== Segment start ==

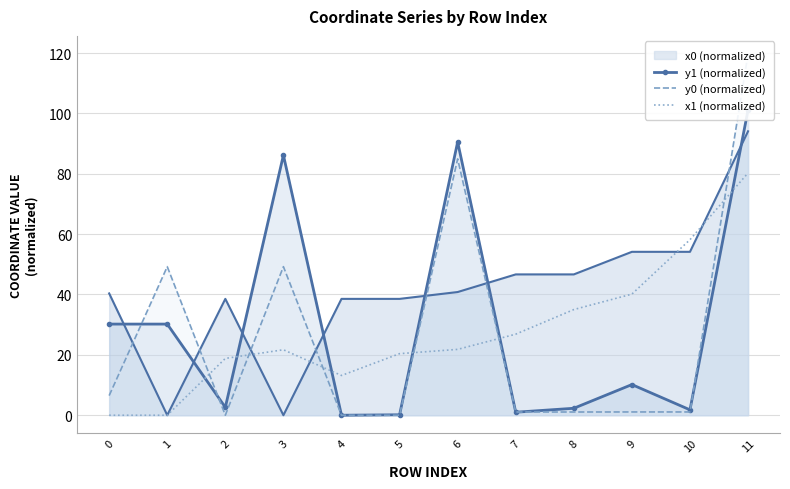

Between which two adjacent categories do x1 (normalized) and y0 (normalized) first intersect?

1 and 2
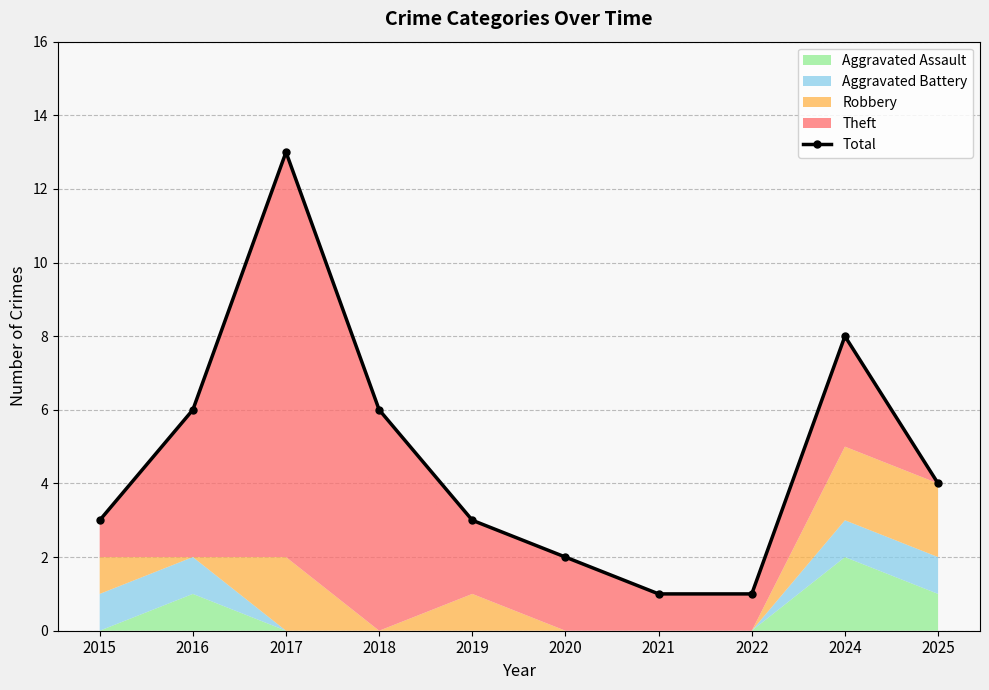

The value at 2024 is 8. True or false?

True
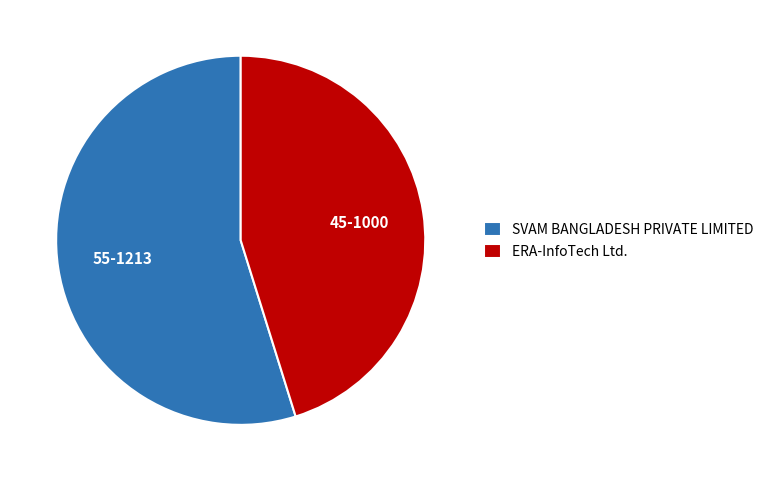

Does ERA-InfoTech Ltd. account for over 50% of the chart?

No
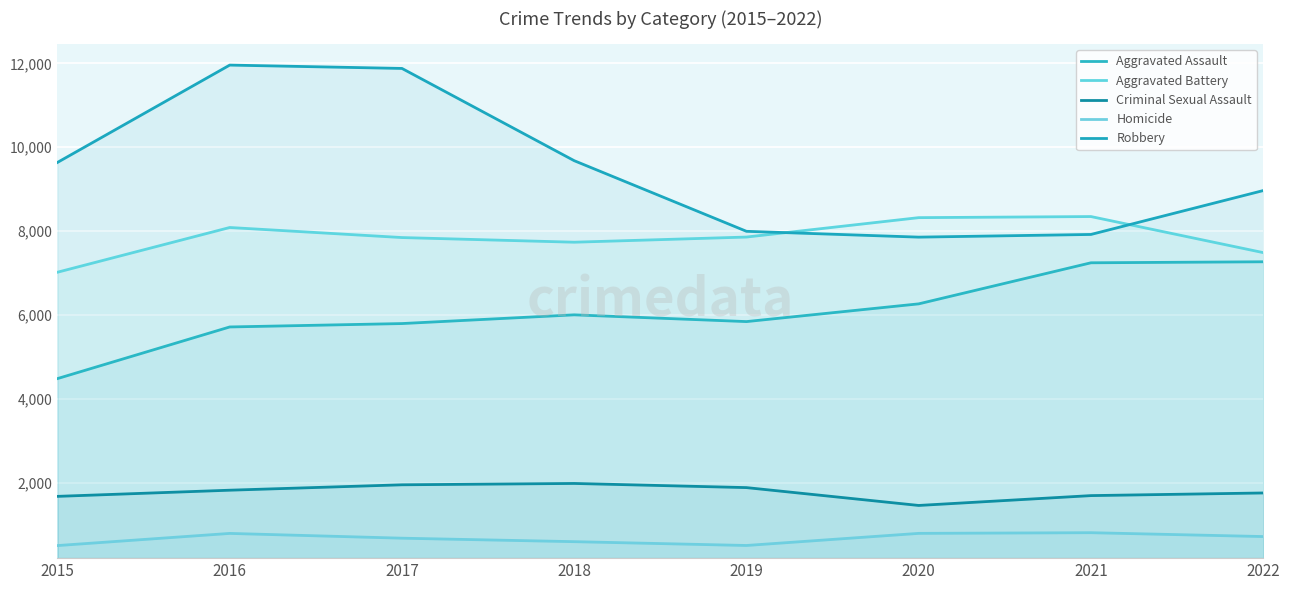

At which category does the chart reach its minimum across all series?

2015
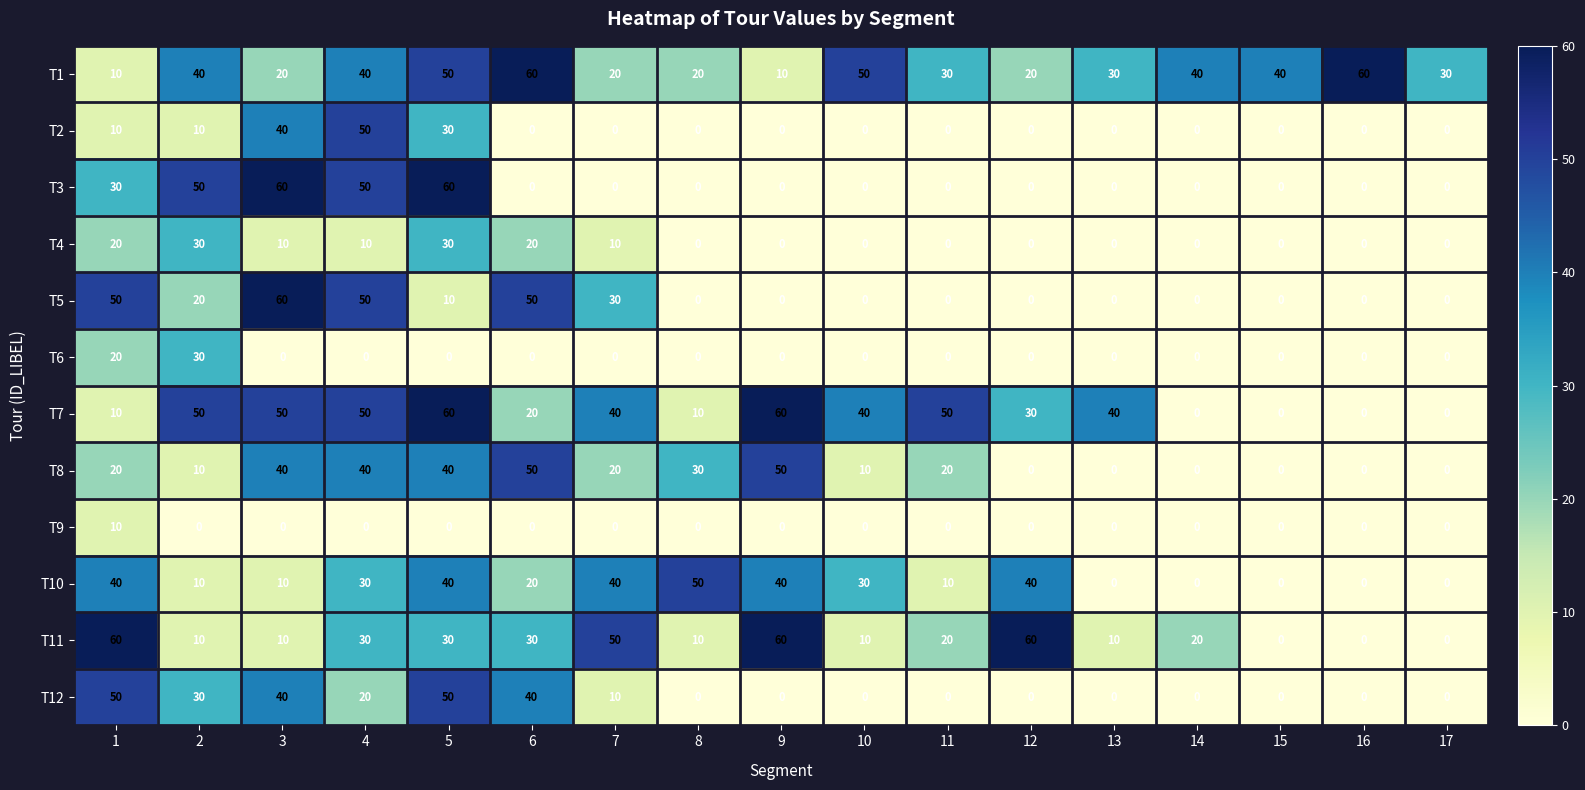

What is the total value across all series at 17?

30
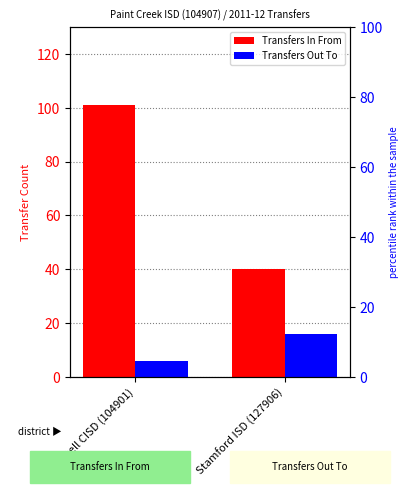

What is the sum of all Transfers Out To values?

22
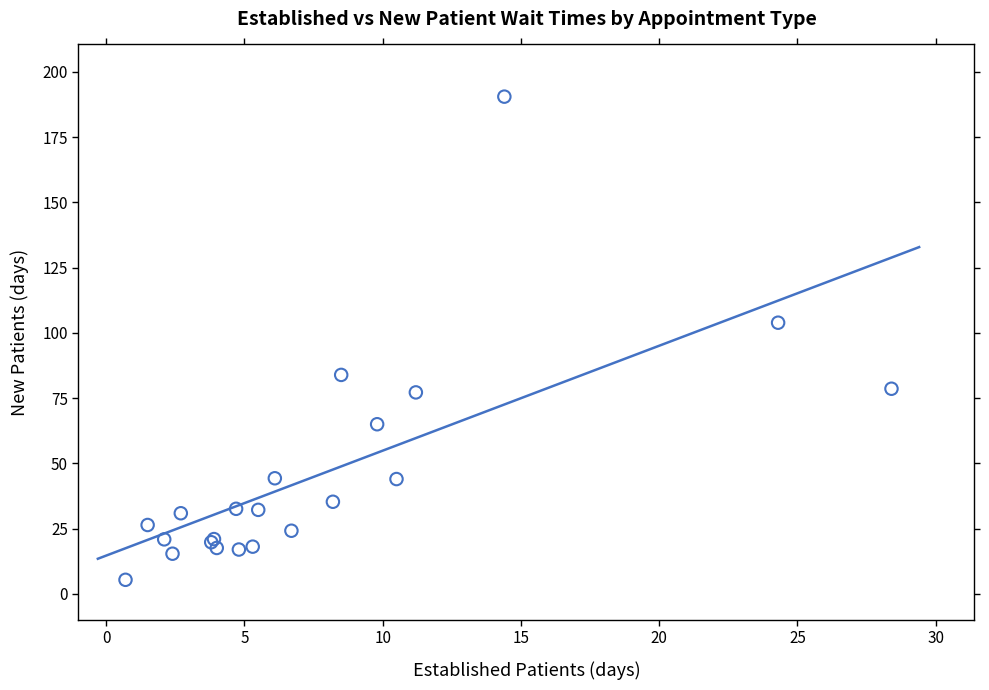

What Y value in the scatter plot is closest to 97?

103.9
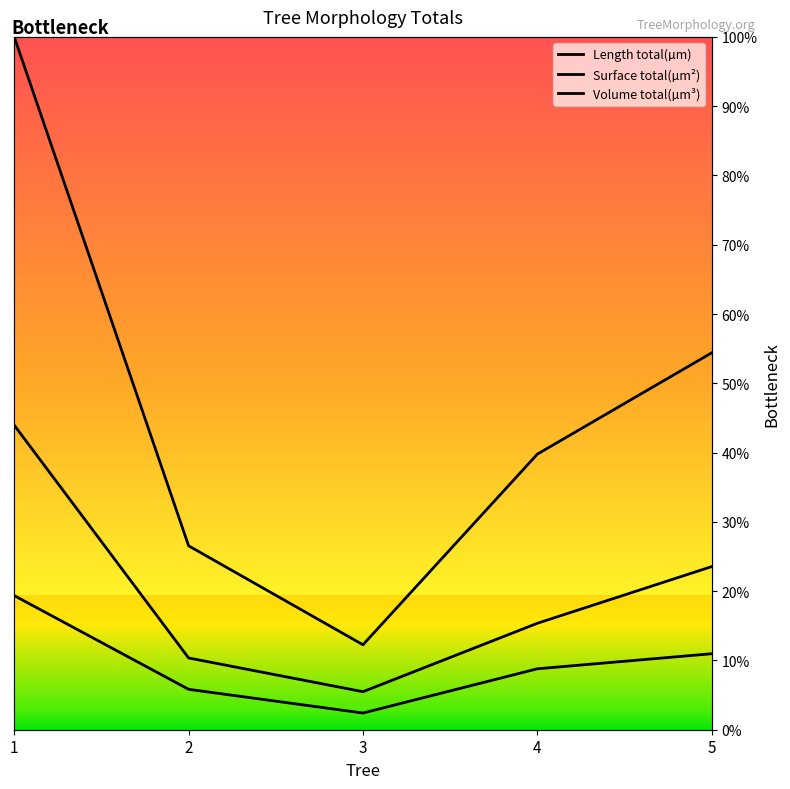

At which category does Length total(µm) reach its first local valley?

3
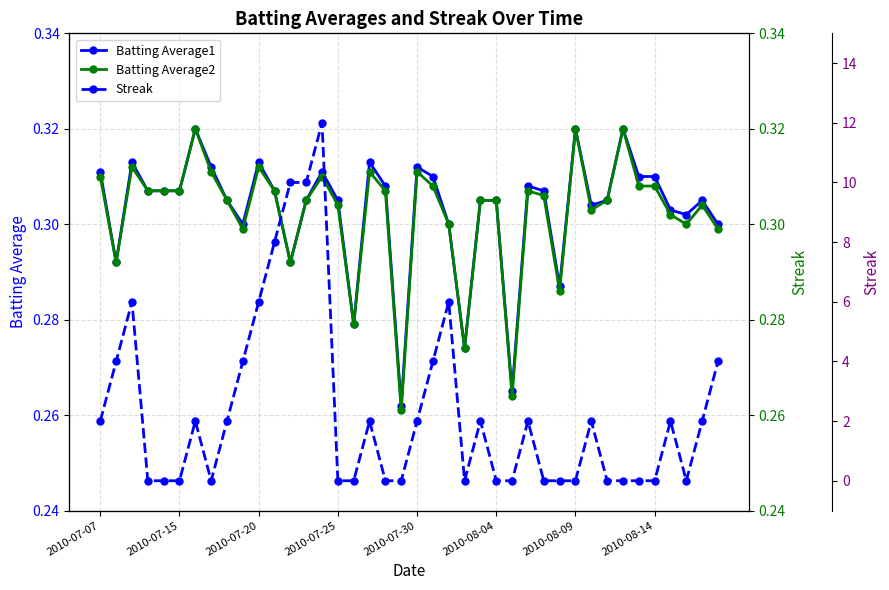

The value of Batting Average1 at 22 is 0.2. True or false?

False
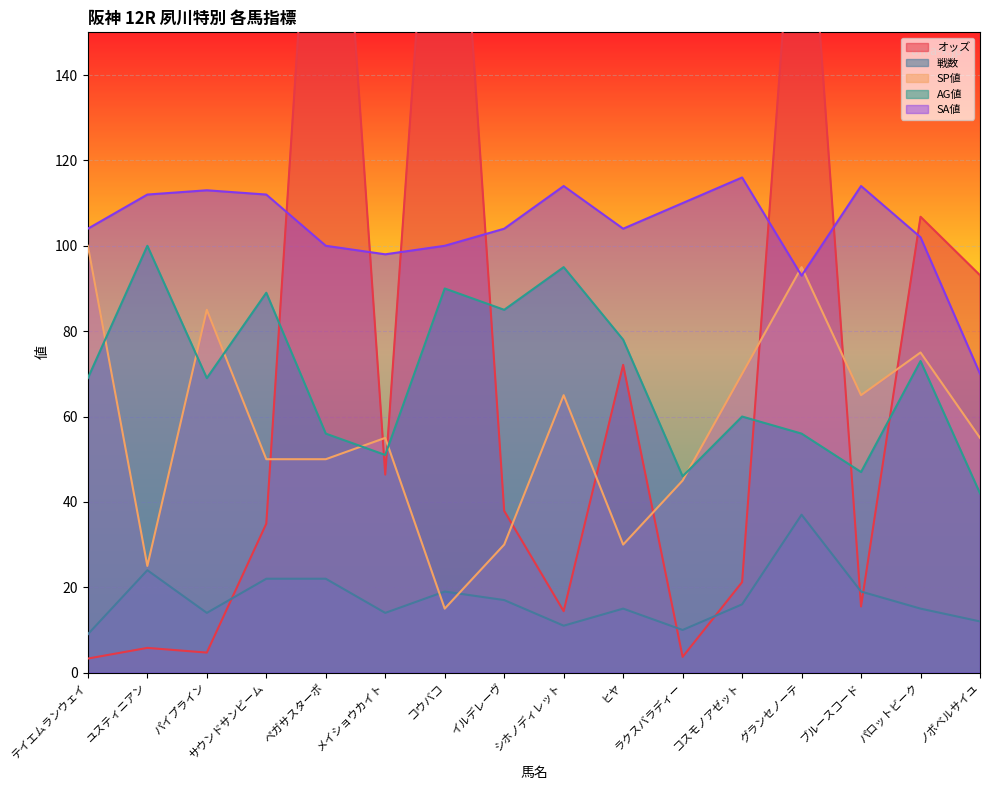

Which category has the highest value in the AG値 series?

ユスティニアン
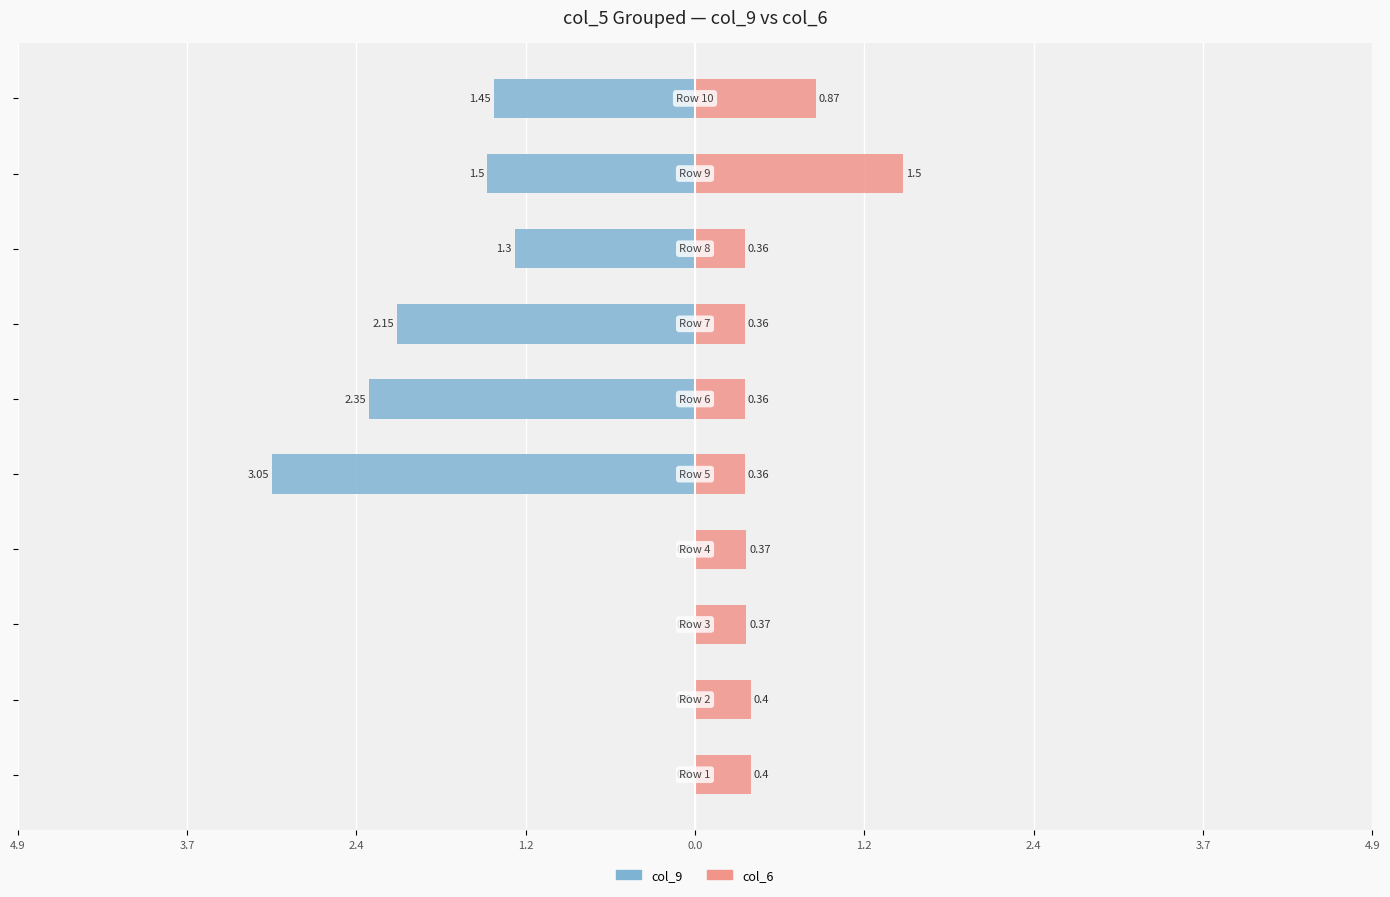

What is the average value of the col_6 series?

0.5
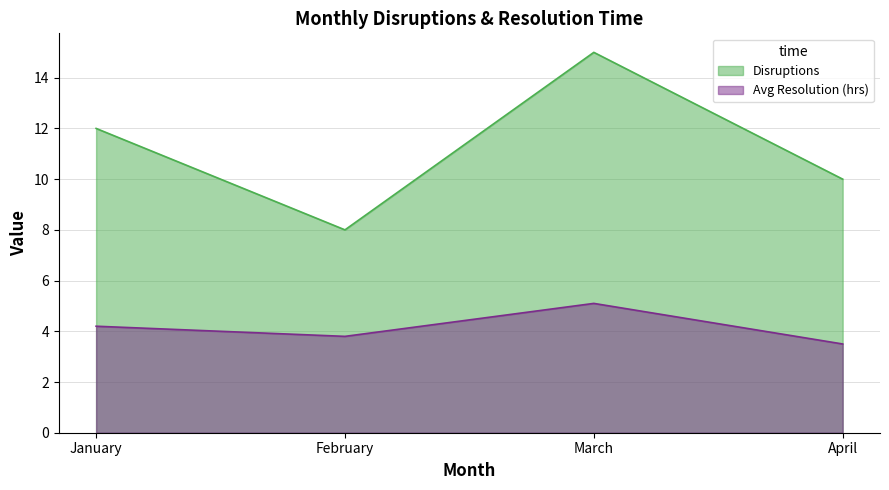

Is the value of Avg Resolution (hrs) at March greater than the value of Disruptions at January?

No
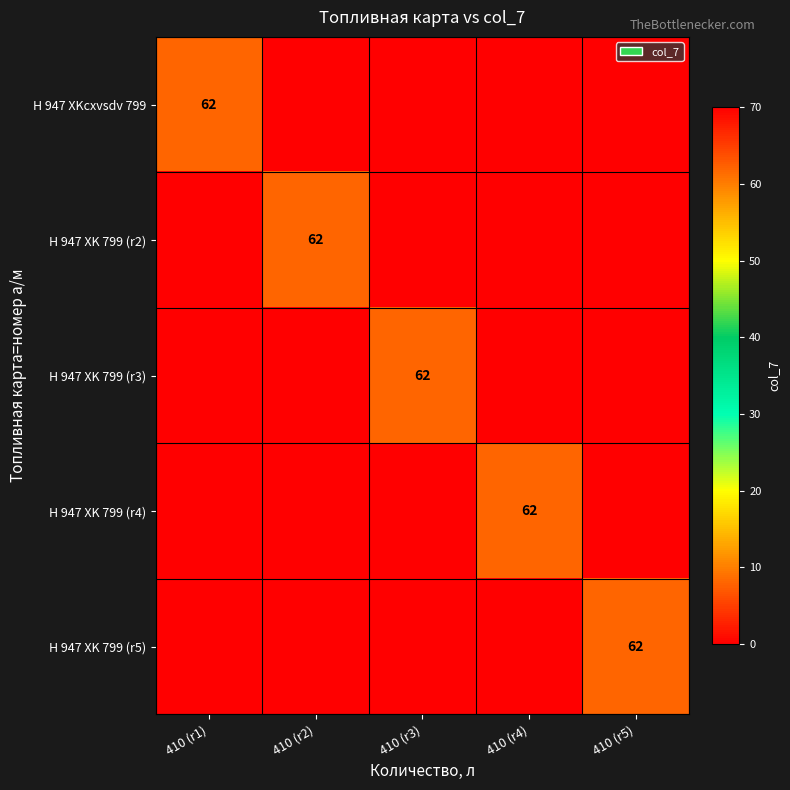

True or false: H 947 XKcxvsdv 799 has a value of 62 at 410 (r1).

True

== Segment end ==

- _Exercise requirements_: Copy all of the lines above word for word, leaving the pictures out of your answer.

- _Your solution_:
Between which two adjacent categories do x1 (normalized) and y0 (normalized) first intersect?

1 and 2

The value at 2024 is 8. True or false?

True

Does ERA-InfoTech Ltd. account for over 50% of the chart?

No

At which category does the chart reach its minimum across all series?

2015

What is the total value across all series at 17?

30

What is the sum of all Transfers Out To values?

22

What Y value in the scatter plot is closest to 97?

103.9

At which category does Length total(µm) reach its first local valley?

3

The value of Batting Average1 at 22 is 0.2. True or false?

False

Which category has the highest value in the AG値 series?

ユスティニアン

What is the average value of the col_6 series?

0.5

Is the value of Avg Resolution (hrs) at March greater than the value of Disruptions at January?

No

True or false: H 947 XKcxvsdv 799 has a value of 62 at 410 (r1).

True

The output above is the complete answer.